Preparing For Your Next Outback Adventure

Michael Borg — 8 December 2015

If you haven’t experienced outback New South Wales for yourself just yet you’re probably wondering what to expect, right? Well, to be honest, parts of the outback are pretty remote, so you’ll need to learn to expect a bit of everything at some point or another.

The heart of outback New South Wales would have to be Broken Hill, which lies in Australia’s arid zone, so timing is everything when it comes to weather. The summers are stupidly hot and winters are, believe it or not, pretty bloody cold, too. So the months between April to October are generally the best times to visit. You can visit in summer, but if you don’t like the heat, you’re likely to struggle with temperatures regularly tipping into the 40s. Plus, the flies in summer can be seriously unbearable. But, if you time it right, you’ll be blessed with nice warm days, cool breezes and comfortable nights for a memorable outback adventure.

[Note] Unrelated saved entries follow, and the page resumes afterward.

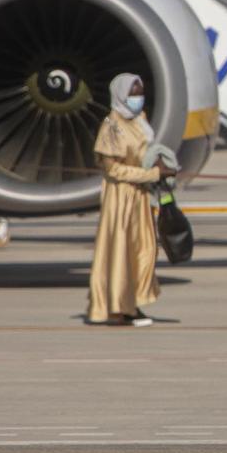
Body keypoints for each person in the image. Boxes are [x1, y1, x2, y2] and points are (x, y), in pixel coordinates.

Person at [87, 73, 174, 326]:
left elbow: (147, 151)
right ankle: (121, 309)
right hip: (121, 197)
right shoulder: (111, 126)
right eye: (133, 93)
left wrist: (160, 165)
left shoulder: (139, 120)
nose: (138, 98)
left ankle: (131, 303)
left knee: (145, 251)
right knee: (122, 254)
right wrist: (153, 173)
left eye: (140, 93)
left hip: (141, 194)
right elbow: (113, 170)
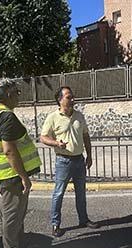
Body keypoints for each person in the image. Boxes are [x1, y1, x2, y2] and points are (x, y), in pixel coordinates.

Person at [0, 78, 42, 248]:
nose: (19, 96)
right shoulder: (6, 116)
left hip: (5, 173)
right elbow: (9, 150)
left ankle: (19, 245)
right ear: (8, 95)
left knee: (18, 212)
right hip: (10, 174)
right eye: (17, 92)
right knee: (12, 213)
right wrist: (23, 177)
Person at [39, 86, 99, 237]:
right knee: (58, 193)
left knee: (81, 193)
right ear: (60, 100)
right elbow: (43, 137)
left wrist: (89, 156)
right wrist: (56, 143)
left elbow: (86, 136)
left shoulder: (79, 116)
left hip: (79, 160)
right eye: (68, 97)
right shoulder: (52, 117)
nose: (72, 100)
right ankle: (55, 224)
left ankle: (83, 220)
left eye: (73, 97)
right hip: (63, 161)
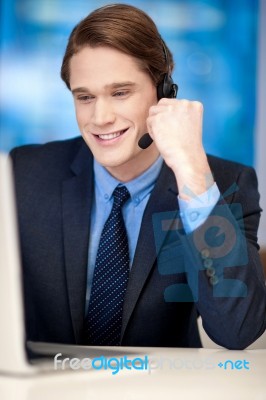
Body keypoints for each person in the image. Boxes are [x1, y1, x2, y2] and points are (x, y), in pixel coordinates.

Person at [10, 4, 266, 349]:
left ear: (163, 92)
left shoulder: (225, 184)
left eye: (120, 93)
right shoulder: (23, 174)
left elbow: (239, 330)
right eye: (85, 97)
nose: (100, 117)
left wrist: (191, 169)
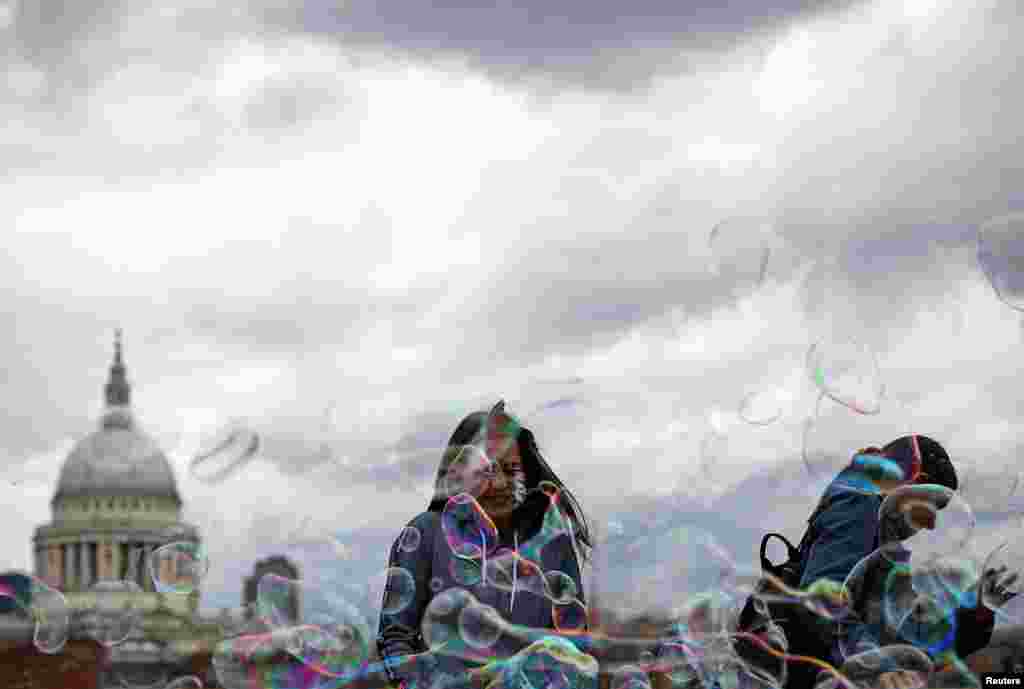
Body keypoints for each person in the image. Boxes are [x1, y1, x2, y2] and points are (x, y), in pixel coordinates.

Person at [377, 401, 594, 689]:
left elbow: (572, 647)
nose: (501, 483)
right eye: (488, 470)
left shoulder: (553, 543)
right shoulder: (426, 532)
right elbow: (395, 639)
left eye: (512, 468)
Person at [797, 435, 1010, 689]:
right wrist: (881, 668)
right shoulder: (862, 507)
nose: (930, 525)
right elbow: (822, 602)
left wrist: (977, 616)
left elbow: (911, 647)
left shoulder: (884, 551)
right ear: (912, 487)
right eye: (933, 506)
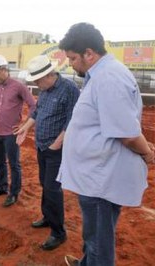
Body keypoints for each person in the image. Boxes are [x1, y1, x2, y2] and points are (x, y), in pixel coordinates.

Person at [57, 22, 155, 266]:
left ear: (89, 54)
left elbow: (128, 134)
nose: (70, 63)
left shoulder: (109, 77)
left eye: (72, 58)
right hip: (95, 175)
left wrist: (148, 154)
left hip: (100, 179)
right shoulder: (101, 74)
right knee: (94, 235)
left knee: (99, 241)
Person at [14, 55, 80, 250]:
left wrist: (57, 144)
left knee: (52, 188)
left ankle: (58, 232)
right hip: (41, 146)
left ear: (50, 74)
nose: (36, 84)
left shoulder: (69, 90)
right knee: (45, 183)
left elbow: (73, 121)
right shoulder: (44, 91)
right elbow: (36, 112)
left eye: (38, 80)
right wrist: (26, 127)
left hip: (56, 150)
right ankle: (47, 216)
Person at [0, 54, 36, 207]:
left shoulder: (19, 86)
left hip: (11, 134)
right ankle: (2, 187)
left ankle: (14, 193)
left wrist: (25, 124)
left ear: (4, 69)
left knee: (14, 164)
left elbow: (33, 105)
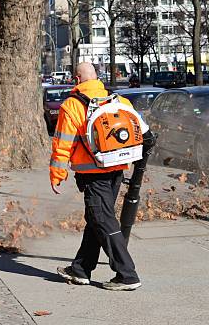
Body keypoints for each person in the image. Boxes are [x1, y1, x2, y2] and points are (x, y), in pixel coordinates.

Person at [50, 62, 143, 291]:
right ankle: (80, 269)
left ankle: (127, 274)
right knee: (96, 218)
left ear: (76, 79)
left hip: (92, 174)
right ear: (97, 77)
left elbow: (63, 144)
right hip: (117, 168)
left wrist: (57, 173)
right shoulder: (118, 100)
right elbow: (141, 130)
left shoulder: (72, 106)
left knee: (102, 220)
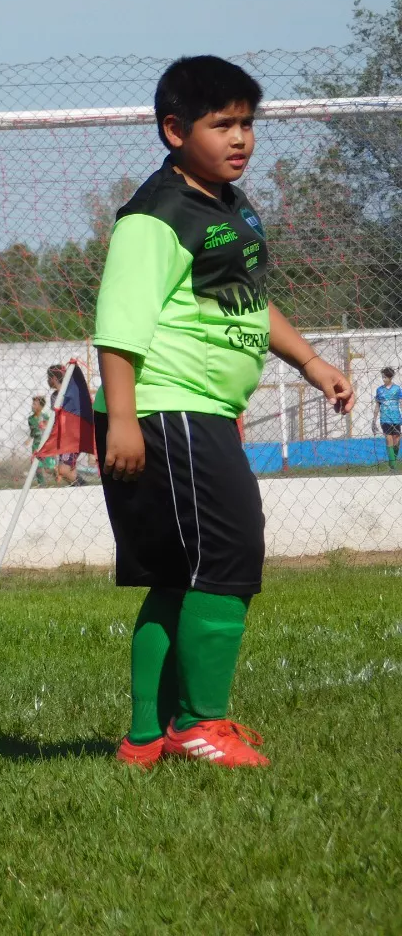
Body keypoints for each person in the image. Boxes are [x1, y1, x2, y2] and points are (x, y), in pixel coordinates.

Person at [94, 56, 355, 770]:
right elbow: (118, 326)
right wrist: (122, 419)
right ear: (175, 130)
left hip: (196, 412)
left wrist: (308, 360)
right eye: (223, 124)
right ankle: (202, 724)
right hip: (167, 409)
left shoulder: (230, 206)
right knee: (231, 558)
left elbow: (243, 297)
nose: (241, 138)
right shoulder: (156, 217)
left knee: (178, 575)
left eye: (248, 123)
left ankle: (146, 739)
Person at [46, 364, 81, 485]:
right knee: (67, 469)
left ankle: (81, 485)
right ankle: (80, 486)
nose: (47, 381)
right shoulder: (54, 396)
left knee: (63, 469)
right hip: (62, 436)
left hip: (72, 435)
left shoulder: (71, 393)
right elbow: (56, 418)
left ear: (54, 379)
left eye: (48, 378)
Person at [374, 367, 402, 472]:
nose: (383, 379)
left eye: (385, 377)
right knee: (389, 439)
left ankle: (393, 460)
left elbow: (401, 403)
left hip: (396, 418)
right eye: (382, 377)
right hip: (385, 418)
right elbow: (377, 406)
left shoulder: (397, 389)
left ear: (390, 377)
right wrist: (374, 420)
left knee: (397, 440)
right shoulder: (379, 390)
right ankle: (393, 466)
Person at [26, 395, 55, 486]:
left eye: (35, 404)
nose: (32, 406)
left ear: (41, 406)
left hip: (46, 445)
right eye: (32, 404)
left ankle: (57, 472)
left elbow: (51, 430)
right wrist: (29, 439)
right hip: (36, 446)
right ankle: (41, 484)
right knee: (37, 467)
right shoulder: (30, 419)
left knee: (48, 469)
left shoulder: (46, 417)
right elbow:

When you’re travelling the outback, one thing’s for sure – things don’t always go to plan. So, it’s a good idea to include a few buffer zones with extra supplies and time, just in case. Staples like flour and even canned food come in super handy, especially if the fridge packs up or the tracks are too slippery to leave camp as planned. Water supplies are another biggie – always carry plenty at any given time because you just never know when you’ll need it. There’s nothing worse than breaking down dry! So, if you’re planning a four-day stint between stops, allow enough food and water to last an extra few days just in case.

Fuel is pretty easily calculated if you’re just travelling between towns on the blacktop, but it can get a tad trickier when navigating the bush.

For the best hope in calculating your expected usage, you’ll need to know how much fuel your vehicle uses when it’s fully loaded offroad. One way to achieve this is to load up your rig and give it a good run up a beach through soft sand and base your calculations from that. A good map should roughly indicate the number of kays between fuel stops. But pack an extra day or two’s worth of fuel reserves for a stress-free trip.


The outback is not the place to break down. So drop your 4WD and camper down to the mechanic’s a good few weeks before your trip for a complete once-over. That’ll give them plenty of time to sort any dramas out, and allow any new parts to settle in before you leave, reducing your chances of sustaining a costly repair out on the tracks.


Good, clean drinking water is vital when you’re going remote, but how much should you carry? One school of thought suggests at least 5L/person/day for remote area travel. So, if you’re using jerry cans for water storage, one 20L jerry can per person will last roughly four days.

Modern camper trailers are usually fitted with large water tanks with ample storage for the average camper, but as the saying goes – don’t put all your eggs in one basket; a rupture can deplete your entire supply, so carry a spare jerry just in case, too. 

Always keep a close eye on your water levels; it’s pretty easy to lose more than you thought if you use the water for conveniences like a shower.